Most crimes have an economic component. To the extent that criminals are motivated by financial gain and ‘recycle’ their proceeds back to the legitimate economy, crime has impact on an economy, and it is not always negative. Crime as an economic activity also obeys some of the ‘laws’ of supply and demand. Criminals supply the crime, the public ‘demands’ either protection or (in the case of Prohibition) can actually be a consumer. Also, if it were not for crime, large wealth and job producing areas of our public and private sectors dedicated to public safety and security would be unnecessary.
Bank robbers, thieves and others who commit property crimes are, in a manner of speaking, a class of entrepreneurs in the underground economy. They choose an occupation that pays better than legitimate work. While legitimate entrepreneurs risk their capital, criminals face the prospect of apprehension and imprisonment, a rather extreme sort of ‘occupational hazard’ that seems to be acceptable to most lawbreakers.
Lawbreakers could not operate without the ‘mainstream’ economic system. For example, bank robbers would not rob banks if it were not for the value everyone attributes to cash (which, after all, is just ‘pieces of paper’). In a sense, criminals want the same financial success everyone else does; they simply want faster access. They seek the ‘big score’ so that they can retire and become anonymous consumers in a legitimate economy with their ill-gotten gains. Many, of course, retire at public expense behind bars. Some, like the Kennedy’s (whose fortune was based on investments that included bootlegging during prohibition) invest their gains and become legit.
Numerous government and private enterprises exist and flourish thanks to crime. The laws of supply and demand alluded to earlier can be applied to crime as an economic activity. The supply side would be the lawbreakers. The demand would be the sum total of the public’s response to the economic loss (or advantage) caused by illegal economic activity.
The private response to the demand side can be illustrated by a Google search using the words ‘home security products’, for example, which resulted in over 87 million “hits.” Likewise “home security companies” yielded about 195 million. Private security firms service virtually every sector of our economy from banks to bedrooms.

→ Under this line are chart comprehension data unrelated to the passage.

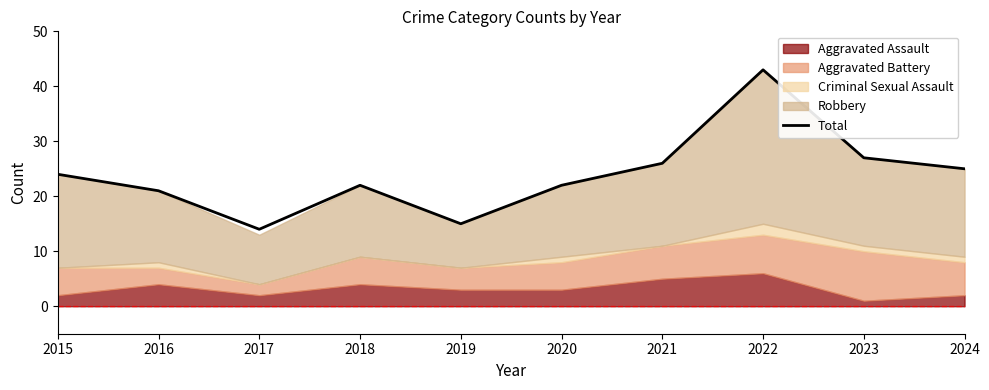

What is the average value?

24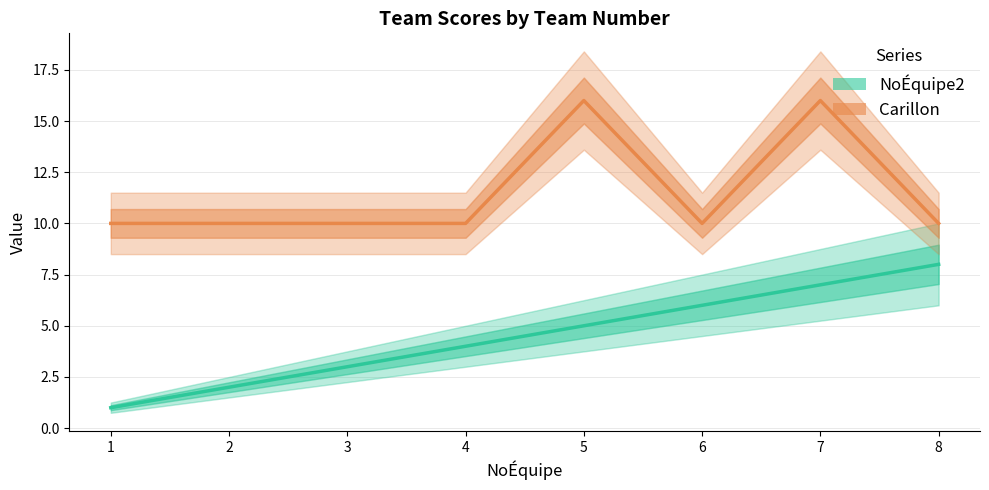

At which category is the sum across all series the highest?

7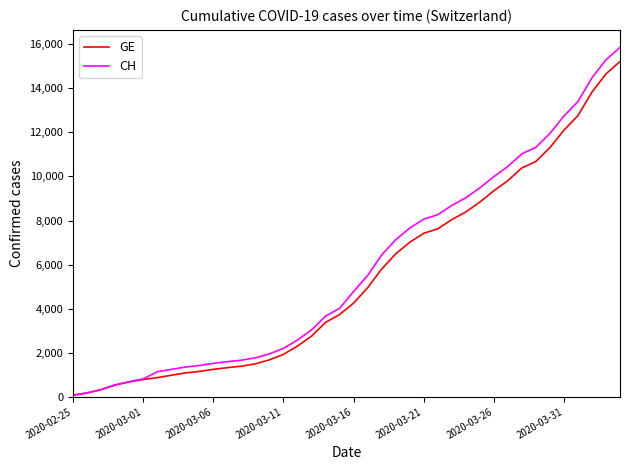

Rank the series by their maximum value, from lowest to highest.

GE, CH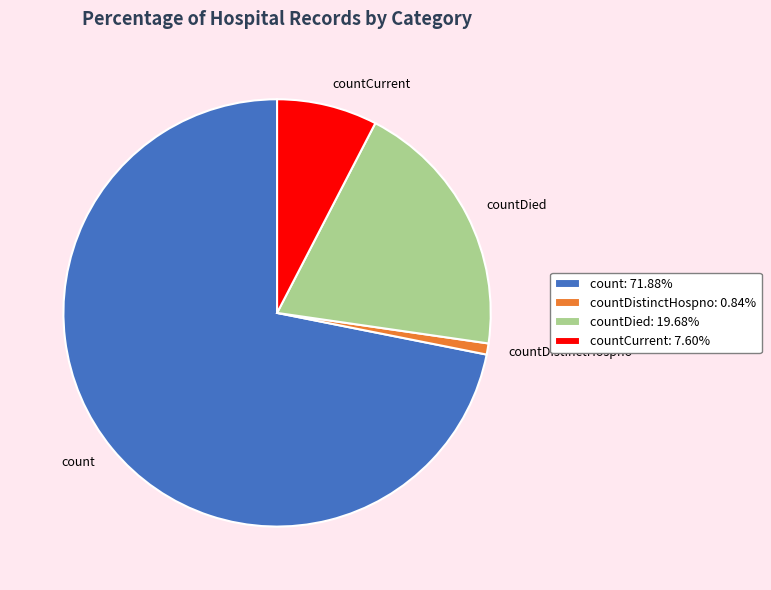

Approximately how many times larger is the value at count compared to countDied?

3.7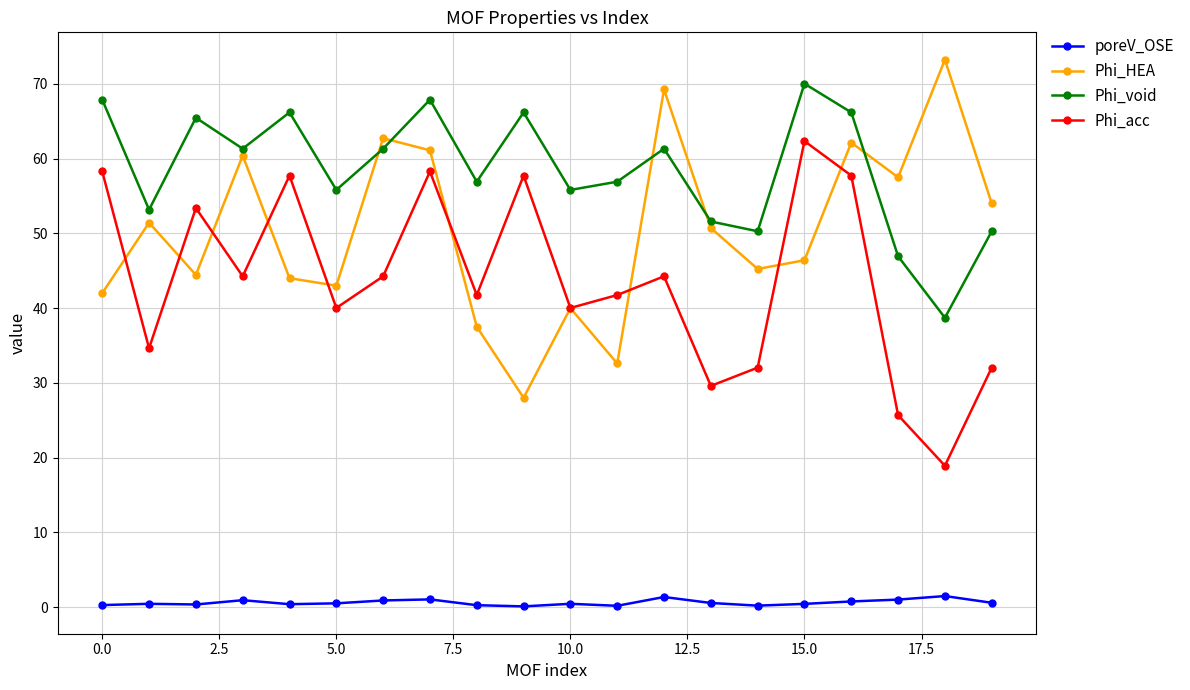

Which series has the largest total across all categories?

Phi_void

In the public sector, our prison system, the warehouse for illegal entrepreneurs who have been taken out of circulation, also provides employment for an enormous workforce that looks after the world’s largest prison population. The economic impact (costs) of our prison system is highlighted by some telling statistics from the US Department of Justice:
- On December 31, 2007, about 2.3 million prisoners were in local jails, federal or state prisons.
- Of that total, 19 percent were jailed for property crimes and 20 percent were for drug violations. The remaining majority was for “violent” crimes, many of which include armed robbery or other economically motivated crimes.
- Supporting this vast prison population are over 1,800 public and private correctional facilities that employ nearly 500,000 well-paid correctional staff (prison guards, administrators, etc.).
Add to the foregoing, our law enforcement officers. According to WikiAnswers, (as of 2006) there were
“683,396 . . . law enforcement officers in the United States. There [were] approx. 120,000 . . . working for the federal government adding up to a total number of 800,000 law enforcement personnel in the U.S.”
Finally, crime does seem to have an inverse relationship to how well our economy is doing. For example, during the 1990s, which were good economic times, the U. S. crime rate dropped. On the other hand, the Federal Government funded a significant increase in local police, and our prison population continued to rise as a result. Also, consider the fact that during the Great Depression of the 1930s, there was no dramatic growth in crimes against property. There are some studies out that attribute the low crime rate to government relief programs of the New Deal, which employed millions.
So crime does have an economic (albeit parasitic) component. Willy Sutton, an accomplished bank robber, who held up around 100 banks knew this connection. When asked why he robbed banks, Willy’s famous response was, “Because that’s where the money is.”